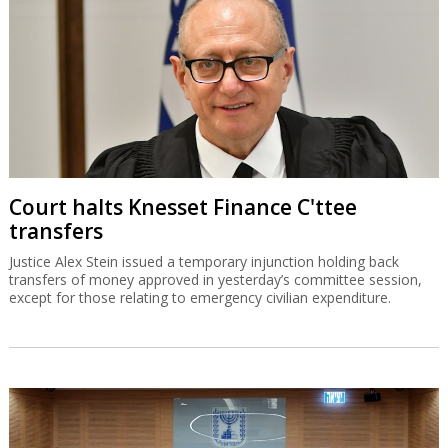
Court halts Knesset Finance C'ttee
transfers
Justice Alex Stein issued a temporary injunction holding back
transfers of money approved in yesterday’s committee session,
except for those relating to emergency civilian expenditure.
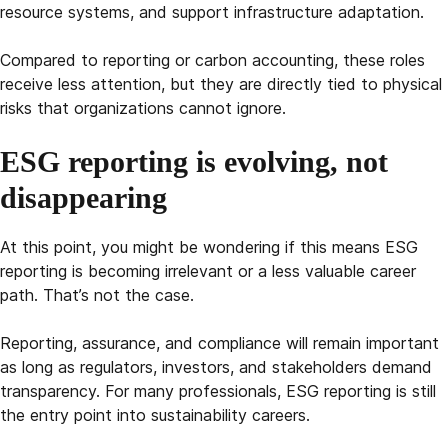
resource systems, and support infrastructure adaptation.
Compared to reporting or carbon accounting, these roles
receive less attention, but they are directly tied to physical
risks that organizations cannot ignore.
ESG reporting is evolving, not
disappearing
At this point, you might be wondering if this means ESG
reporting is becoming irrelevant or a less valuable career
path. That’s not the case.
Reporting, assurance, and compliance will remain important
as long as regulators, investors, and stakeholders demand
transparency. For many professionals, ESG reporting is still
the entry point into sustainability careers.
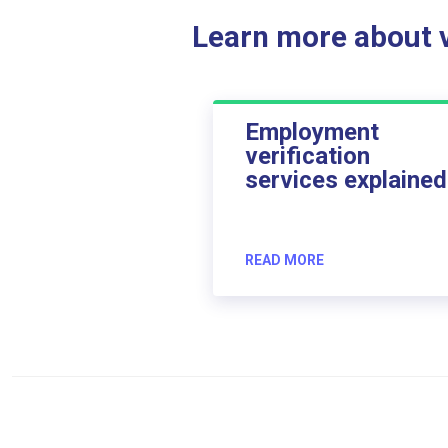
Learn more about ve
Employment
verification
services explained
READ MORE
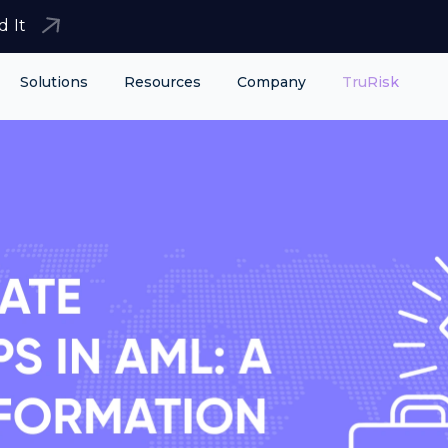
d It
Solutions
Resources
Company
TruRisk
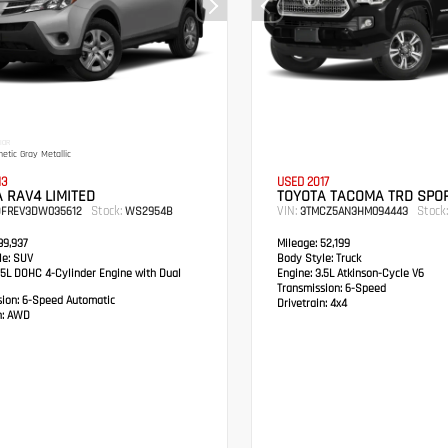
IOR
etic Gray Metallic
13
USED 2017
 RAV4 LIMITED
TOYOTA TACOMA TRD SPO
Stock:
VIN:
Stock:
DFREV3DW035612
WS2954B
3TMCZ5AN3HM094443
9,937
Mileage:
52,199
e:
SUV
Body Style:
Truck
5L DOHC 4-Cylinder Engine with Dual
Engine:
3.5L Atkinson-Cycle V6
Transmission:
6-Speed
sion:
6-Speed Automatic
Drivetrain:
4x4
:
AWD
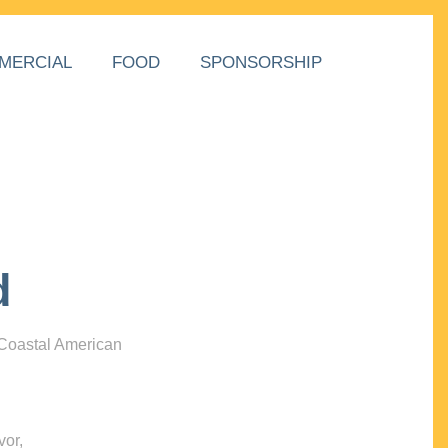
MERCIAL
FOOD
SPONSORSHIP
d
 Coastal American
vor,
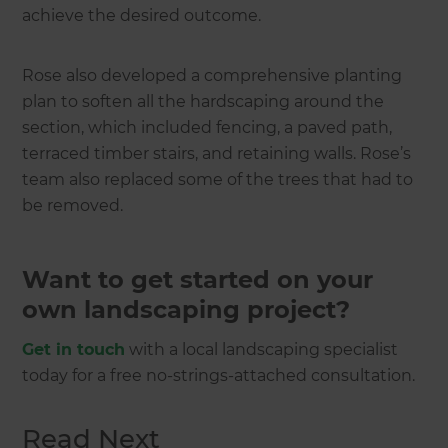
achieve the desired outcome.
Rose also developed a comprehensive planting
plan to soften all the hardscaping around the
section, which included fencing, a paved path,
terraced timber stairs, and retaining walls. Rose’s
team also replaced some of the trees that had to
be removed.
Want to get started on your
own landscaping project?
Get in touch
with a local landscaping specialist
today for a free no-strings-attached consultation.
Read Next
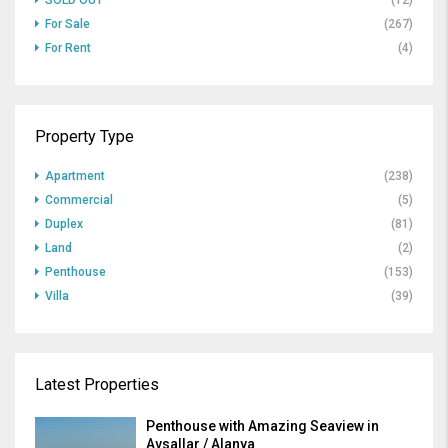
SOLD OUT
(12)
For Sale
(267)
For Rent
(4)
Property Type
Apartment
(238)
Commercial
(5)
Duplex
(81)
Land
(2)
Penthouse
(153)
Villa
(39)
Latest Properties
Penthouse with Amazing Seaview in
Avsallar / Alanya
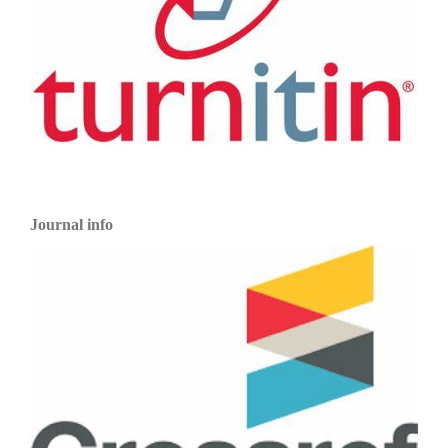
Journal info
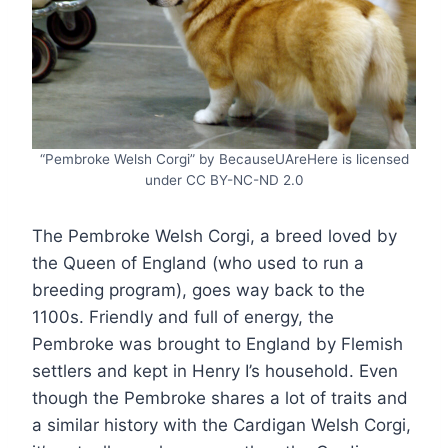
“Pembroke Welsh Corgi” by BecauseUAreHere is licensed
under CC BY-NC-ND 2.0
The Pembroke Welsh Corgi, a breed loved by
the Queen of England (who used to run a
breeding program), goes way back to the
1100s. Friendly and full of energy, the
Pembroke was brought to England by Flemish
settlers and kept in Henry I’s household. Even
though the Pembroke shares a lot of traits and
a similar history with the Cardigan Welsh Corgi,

######

# WORK ORDER
Here the job is to repeat the entries verbatim while leaving all pictures out.

# RESULT OF THE TASK
Court halts Knesset Finance C'ttee
transfers
Justice Alex Stein issued a temporary injunction holding back
transfers of money approved in yesterday’s committee session,
except for those relating to emergency civilian expenditure.
resource systems, and support infrastructure adaptation.
Compared to reporting or carbon accounting, these roles
receive less attention, but they are directly tied to physical
risks that organizations cannot ignore.
ESG reporting is evolving, not
disappearing
At this point, you might be wondering if this means ESG
reporting is becoming irrelevant or a less valuable career
path. That’s not the case.
Reporting, assurance, and compliance will remain important
as long as regulators, investors, and stakeholders demand
transparency. For many professionals, ESG reporting is still
the entry point into sustainability careers.
Learn more about ve
Employment
verification
services explained
READ MORE
d It
Solutions
Resources
Company
TruRisk
IOR
etic Gray Metallic
13
USED 2017
 RAV4 LIMITED
TOYOTA TACOMA TRD SPO
Stock:
VIN:
Stock:
DFREV3DW035612
WS2954B
3TMCZ5AN3HM094443
9,937
Mileage:
52,199
e:
SUV
Body Style:
Truck
5L DOHC 4-Cylinder Engine with Dual
Engine:
3.5L Atkinson-Cycle V6
Transmission:
6-Speed
sion:
6-Speed Automatic
Drivetrain:
4x4
:
AWD
MERCIAL
FOOD
SPONSORSHIP
d
 Coastal American
vor,
achieve the desired outcome.
Rose also developed a comprehensive planting
plan to soften all the hardscaping around the
section, which included fencing, a paved path,
terraced timber stairs, and retaining walls. Rose’s
team also replaced some of the trees that had to
be removed.
Want to get started on your
own landscaping project?
Get in touch
with a local landscaping specialist
today for a free no-strings-attached consultation.
Read Next
SOLD OUT
(12)
For Sale
(267)
For Rent
(4)
Property Type
Apartment
(238)
Commercial
(5)
Duplex
(81)
Land
(2)
Penthouse
(153)
Villa
(39)
Latest Properties
Penthouse with Amazing Seaview in
Avsallar / Alanya
Journal info
“Pembroke Welsh Corgi” by BecauseUAreHere is licensed
under CC BY-NC-ND 2.0
The Pembroke Welsh Corgi, a breed loved by
the Queen of England (who used to run a
breeding program), goes way back to the
1100s. Friendly and full of energy, the
Pembroke was brought to England by Flemish
settlers and kept in Henry I’s household. Even
though the Pembroke shares a lot of traits and
a similar history with the Cardigan Welsh Corgi,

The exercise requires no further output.